In even-numbered years like 2024, lawmakers allocate available funds to schools, health care and other vital services all Kentuckians rely on. Sessions in odd-numbered years like the one just completed are supposed to be “non-budget.” But the 2023 session ended up being the most consequential in memory when it comes to state finances. That’s because of House Bill 1, another step in a radical effort to eliminate the source of nearly half of state revenues.
HB 1 follows actions taken in 2018 and 2022 to reduce the income tax, which generates the resources for 41% of the state General Fund. Whereas Kentucky had a 6% top income tax rate every year from 1936 to 2018, the rate will be 4% starting in 2025. The cuts will cost $1.3 billion a year, or more than the state spends to support all of its universities and community colleges.
That revenue reduction will come at the benefit of very few. Kentucky workers will only see a tiny change in their paychecks, while those making more than $105,000 annually will receive two-thirds of the cut. A full 20% of the tax cut will go to the top 1% of earners, who make more than $514,000 a year.
The revenue sacrificed to these cuts could help further address pressing demands like Kentucky’s teacher and state worker shortage, the thousands in housing crisis due to the eastern Kentucky floods and the funding cliff facing child care centers when federal pandemic money soon dries up.
Instead, lawmakers held down spending this session in an apparent effort to make possible another cut to the income tax rate next year, this time to 3.5%. There was one pressing budgetary need the legislature addressed, appropriating funds to the crisis-ridden juvenile detention system. But they were tight-fisted beyond that, even holding back some funds already appropriated for public employee raises and state parks renovation. In total, the legislature maintained a fairly austere budget despite the ample availability of surplus dollars and Kentucky’s many needs.
A major problem with the aggressive tax cuts continued under HB 1 is that they treat recent strong revenues as permanent rather than what they are: the temporary result of unique pandemic conditions. Federal stimulus has pushed the unemployment rate to its lowest in 40 years, and supply chain problems have pushed inflation to its highest rate over that time. Those factors have artificially elevated prices and wages, but are not expected to last. With the Federal Reserve aggressively raising interest rates, there is rising uncertainty about where the economy is headed and persistent concerns about a recession.
HB 1 also put into law for the first time the explicit goal of eliminating the income tax entirely, a calamitous move that would wipe out more than $5 billion in revenue from the state.
How will we replace that? Supporters have put forward no plan for doing so, or even identified a feasible option. Fairy tales of resulting mass migration and economic growth are disproven through the experience of states like Kansas.
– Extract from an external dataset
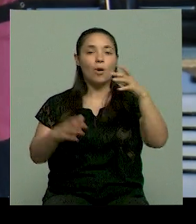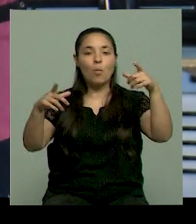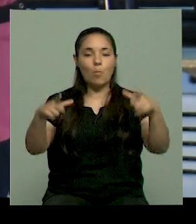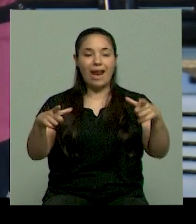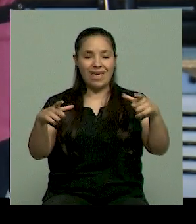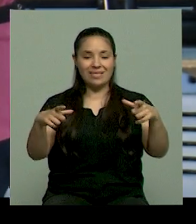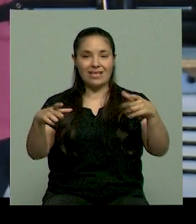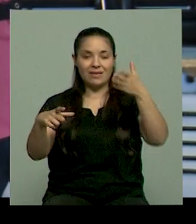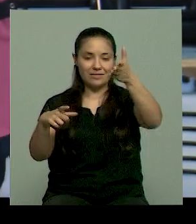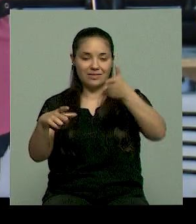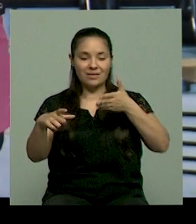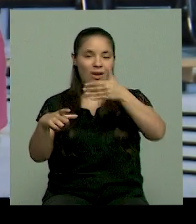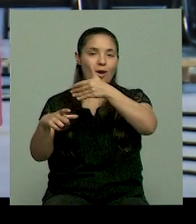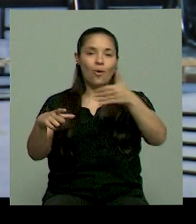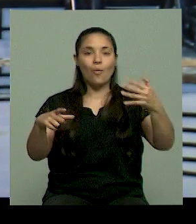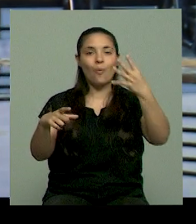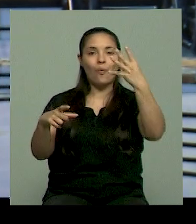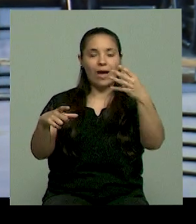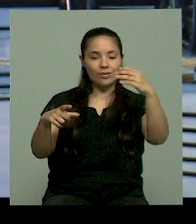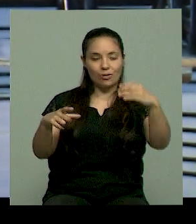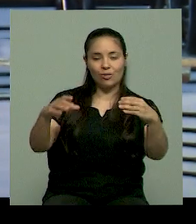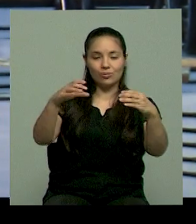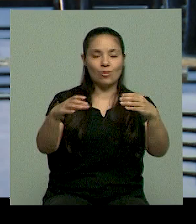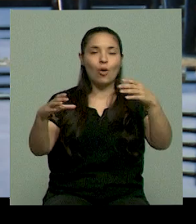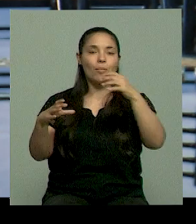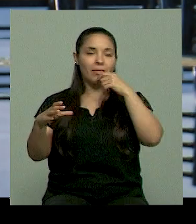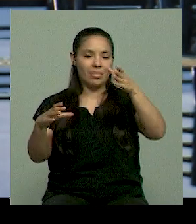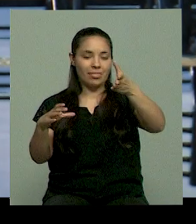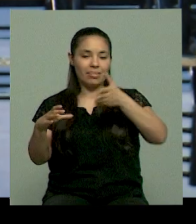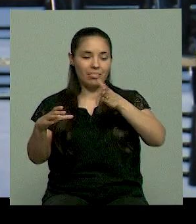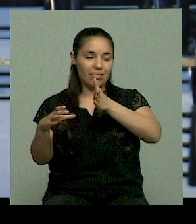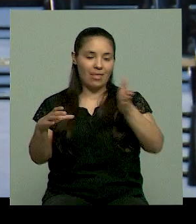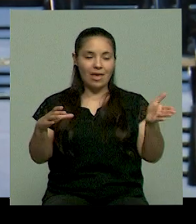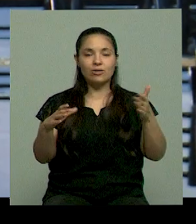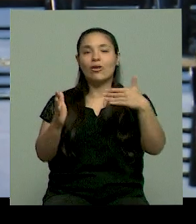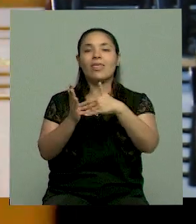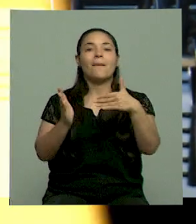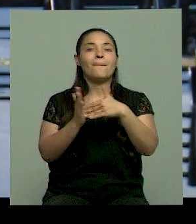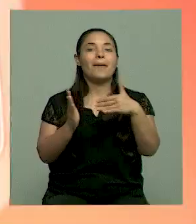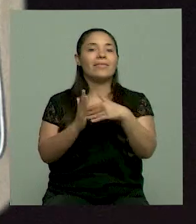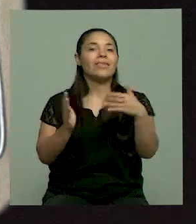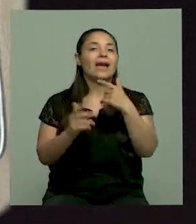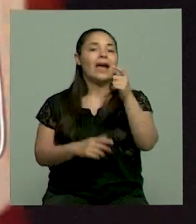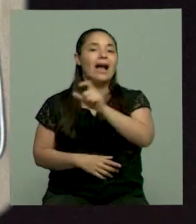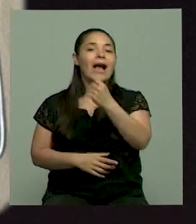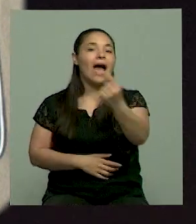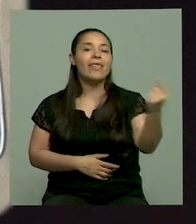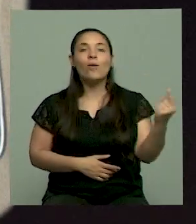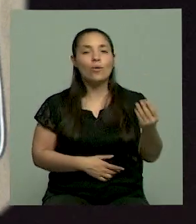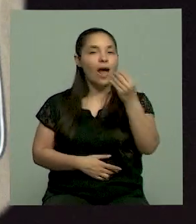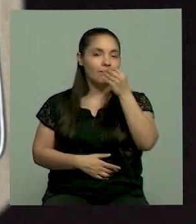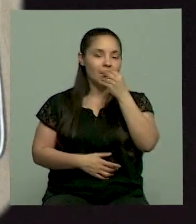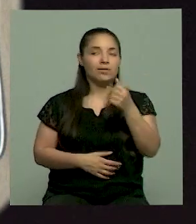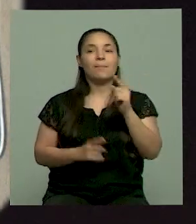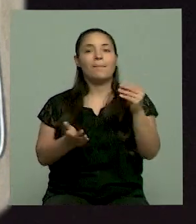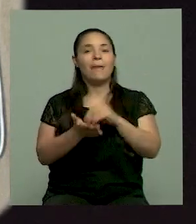en cuartos o en mitades, en tercios, que depende de la necesidad de cada individuo y entonces seguro tienen el agregado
Lawmakers are unlikely to try making up some of the enormous future lost revenue by increasing the sales tax. That would be asking working class, poor and elderly Kentuckians to pay for tax cuts for the wealthy, and would also go against the extreme anti-tax ideology too many lawmakers hold. We are then only left with shrinking revenues – and with it, the crucial public investments Kentucky needs to be educated, healthy and prosperous.
Let’s stop now before more damage is done.